*STUDY MATERIAL*.

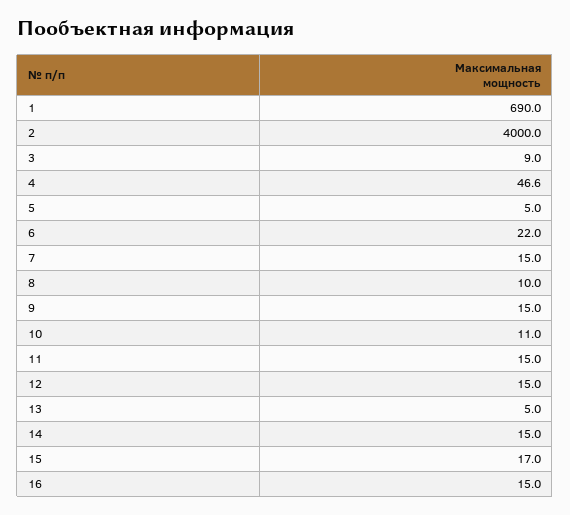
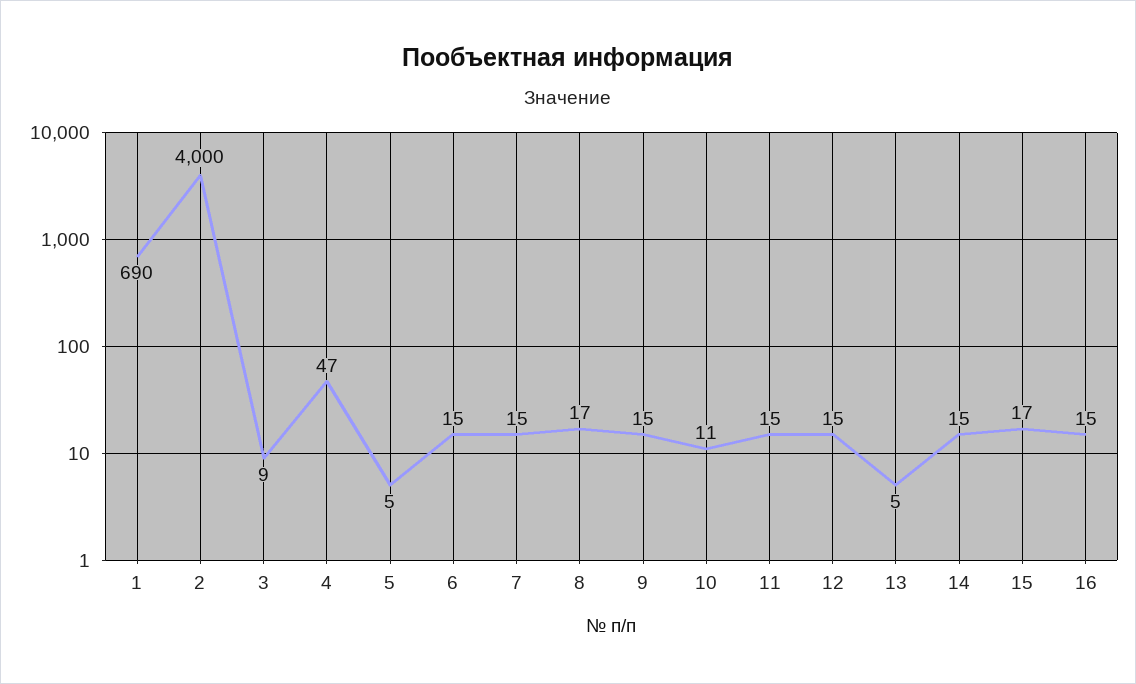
  {
    "1": 690,
    "2": 4000,
    "3": 9,
    "4": 46.6,
    "5": 5,
-   "6": 22,
+   "6": 15,
    "7": 15,
-   "8": 10,
+   "8": 17,
    "9": 15,
    "10": 11,
    "11": 15,
    "12": 15,
    "13": 5,
    "14": 15,
    "15": 17,
    "16": 15
  }

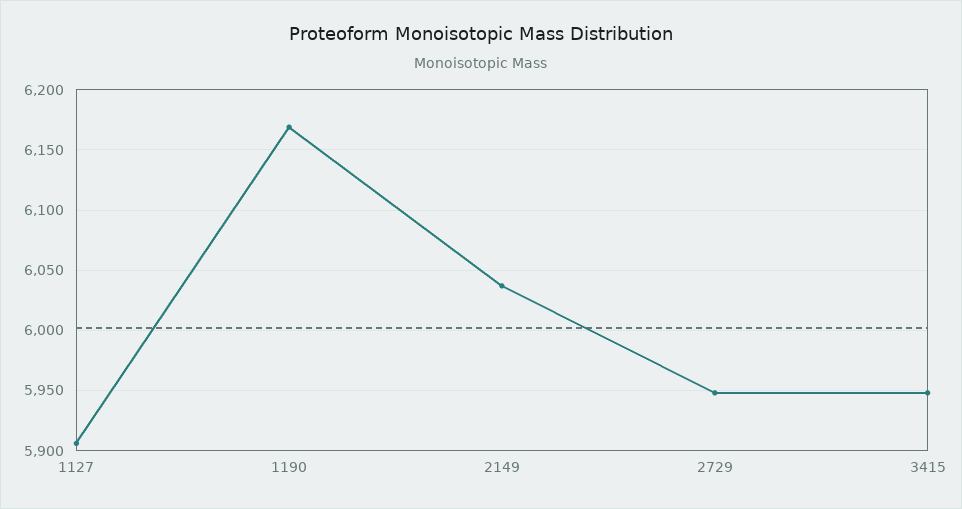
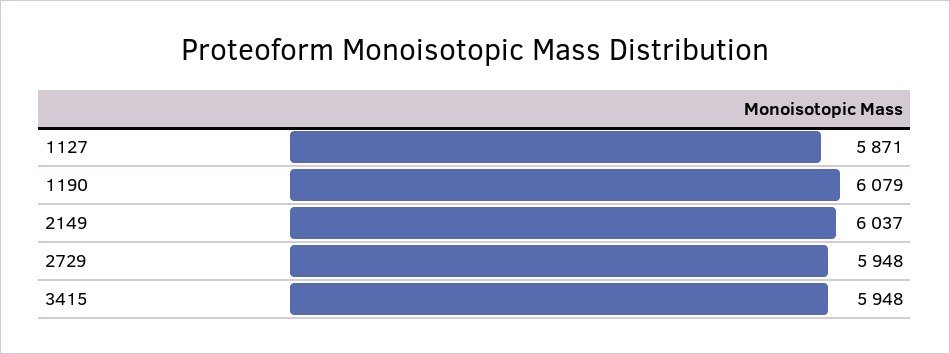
  {
-   "1127": 5905,
+   "1127": 5871,
-   "1190": 6170,
+   "1190": 6079,
    "2149": 6037,
    "2729": 5948,
    "3415": 5948
  }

*WORK ORDER*. Return each entry above unchanged. Leave the pictures out.

*WRITTEN REPLY*.
  {
    "1": 690,
    "2": 4000,
    "3": 9,
    "4": 46.6,
    "5": 5,
-   "6": 22,
+   "6": 15,
    "7": 15,
-   "8": 10,
+   "8": 17,
    "9": 15,
    "10": 11,
    "11": 15,
    "12": 15,
    "13": 5,
    "14": 15,
    "15": 17,
    "16": 15
  }

  {
-   "1127": 5905,
+   "1127": 5871,
-   "1190": 6170,
+   "1190": 6079,
    "2149": 6037,
    "2729": 5948,
    "3415": 5948
  }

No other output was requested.